Who decides the stock price?

The analogy is slightly off.
Instead, imagine a different kind of store:
The store is empty. There are shelves, they’re empty too.
In come “sellers” with a bunch of goods. Let’s say there’s only one item for sale: canned tuna.
Different sellers come in and offer cans of tuna for sale. They write the price they’re willing to accept (sell the tuna for) on a piece of paper and place it on a board that’s hanging on a wall in the middle of the store.
From another door in come buyers. They write a price they’re willing to pay for a can of tuna and also place it on the board, in a different section.

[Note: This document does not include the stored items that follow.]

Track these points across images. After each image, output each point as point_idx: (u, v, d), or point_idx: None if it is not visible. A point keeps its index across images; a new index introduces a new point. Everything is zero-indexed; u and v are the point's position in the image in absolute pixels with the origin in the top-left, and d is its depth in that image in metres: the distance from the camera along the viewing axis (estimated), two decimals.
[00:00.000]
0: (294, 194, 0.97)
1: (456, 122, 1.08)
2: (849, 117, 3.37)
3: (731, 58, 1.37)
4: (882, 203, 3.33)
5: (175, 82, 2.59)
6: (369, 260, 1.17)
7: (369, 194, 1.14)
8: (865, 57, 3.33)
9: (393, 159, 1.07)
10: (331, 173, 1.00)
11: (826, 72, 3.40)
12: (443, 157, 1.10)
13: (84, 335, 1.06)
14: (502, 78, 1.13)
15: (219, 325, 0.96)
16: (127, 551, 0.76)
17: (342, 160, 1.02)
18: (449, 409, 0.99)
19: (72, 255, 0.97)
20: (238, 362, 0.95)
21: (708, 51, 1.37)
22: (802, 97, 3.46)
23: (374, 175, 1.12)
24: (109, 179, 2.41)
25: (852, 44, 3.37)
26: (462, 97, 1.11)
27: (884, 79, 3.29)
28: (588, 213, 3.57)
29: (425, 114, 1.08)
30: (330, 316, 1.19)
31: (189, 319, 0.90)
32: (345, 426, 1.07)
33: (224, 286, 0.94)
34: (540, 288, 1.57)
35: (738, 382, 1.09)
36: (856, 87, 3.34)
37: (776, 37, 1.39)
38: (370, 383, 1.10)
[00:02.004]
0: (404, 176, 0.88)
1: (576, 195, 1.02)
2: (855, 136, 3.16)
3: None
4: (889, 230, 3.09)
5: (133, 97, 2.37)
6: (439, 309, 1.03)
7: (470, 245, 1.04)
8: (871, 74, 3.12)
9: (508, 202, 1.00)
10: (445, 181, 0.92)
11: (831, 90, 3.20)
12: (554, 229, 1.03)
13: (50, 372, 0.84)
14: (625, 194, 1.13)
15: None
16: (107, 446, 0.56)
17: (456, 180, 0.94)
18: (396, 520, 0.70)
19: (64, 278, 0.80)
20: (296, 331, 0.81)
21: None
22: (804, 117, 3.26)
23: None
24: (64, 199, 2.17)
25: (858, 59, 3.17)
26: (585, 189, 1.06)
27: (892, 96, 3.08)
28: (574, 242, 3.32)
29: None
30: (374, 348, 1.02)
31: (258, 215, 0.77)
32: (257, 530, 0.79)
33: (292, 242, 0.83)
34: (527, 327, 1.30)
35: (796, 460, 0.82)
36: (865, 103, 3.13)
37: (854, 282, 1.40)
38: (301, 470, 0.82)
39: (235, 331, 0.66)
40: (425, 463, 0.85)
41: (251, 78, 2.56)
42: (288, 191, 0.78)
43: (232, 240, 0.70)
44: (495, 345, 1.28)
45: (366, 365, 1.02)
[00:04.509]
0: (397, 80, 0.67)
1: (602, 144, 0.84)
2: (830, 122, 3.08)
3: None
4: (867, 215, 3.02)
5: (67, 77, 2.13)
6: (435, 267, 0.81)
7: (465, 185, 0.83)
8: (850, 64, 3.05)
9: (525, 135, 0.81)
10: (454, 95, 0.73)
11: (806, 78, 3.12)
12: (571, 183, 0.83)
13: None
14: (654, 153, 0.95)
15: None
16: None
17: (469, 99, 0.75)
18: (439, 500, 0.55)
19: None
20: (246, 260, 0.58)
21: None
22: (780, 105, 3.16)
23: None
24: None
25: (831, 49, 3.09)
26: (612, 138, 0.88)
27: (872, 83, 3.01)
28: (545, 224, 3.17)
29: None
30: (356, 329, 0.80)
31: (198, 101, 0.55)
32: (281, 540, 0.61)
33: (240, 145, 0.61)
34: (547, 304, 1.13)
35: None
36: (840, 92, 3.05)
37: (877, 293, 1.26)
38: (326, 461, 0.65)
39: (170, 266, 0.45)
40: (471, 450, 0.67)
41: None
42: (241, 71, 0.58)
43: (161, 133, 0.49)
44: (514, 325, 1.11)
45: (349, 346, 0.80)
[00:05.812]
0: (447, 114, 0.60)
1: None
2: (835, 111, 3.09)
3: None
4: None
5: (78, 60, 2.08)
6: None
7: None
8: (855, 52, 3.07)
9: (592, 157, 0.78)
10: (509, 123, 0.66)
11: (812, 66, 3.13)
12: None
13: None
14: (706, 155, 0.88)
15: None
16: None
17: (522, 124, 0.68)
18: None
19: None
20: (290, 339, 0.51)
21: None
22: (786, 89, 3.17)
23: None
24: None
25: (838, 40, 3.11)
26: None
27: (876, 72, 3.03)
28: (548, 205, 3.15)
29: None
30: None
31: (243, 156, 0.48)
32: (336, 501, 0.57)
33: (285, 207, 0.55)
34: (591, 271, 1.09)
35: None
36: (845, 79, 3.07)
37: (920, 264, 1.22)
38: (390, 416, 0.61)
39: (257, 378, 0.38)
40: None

Then, a clerk comes in and matches buyers and sellers, if there are matches to be made. A match can be made when there’s a “buy” note with a price equal to or greater than some “sell” note.
You may say this clerk “sets” the price, but that’s not really true. The price essentially sets… itself since the logic for matching is very simple and automatic (there are lots of nuances in real life, but that’s the high level idea).
In the actual stock markets, those “clerks” used to be brokers (the folks you see on the floor of the NYSE on TV) but nowadays they’re largely replaced by computer software that does the “matching”.
The “price” you see on a finance website is just the most recently “matched” price. Nobody really “set” it and it’s really just a snapshot of a point in time.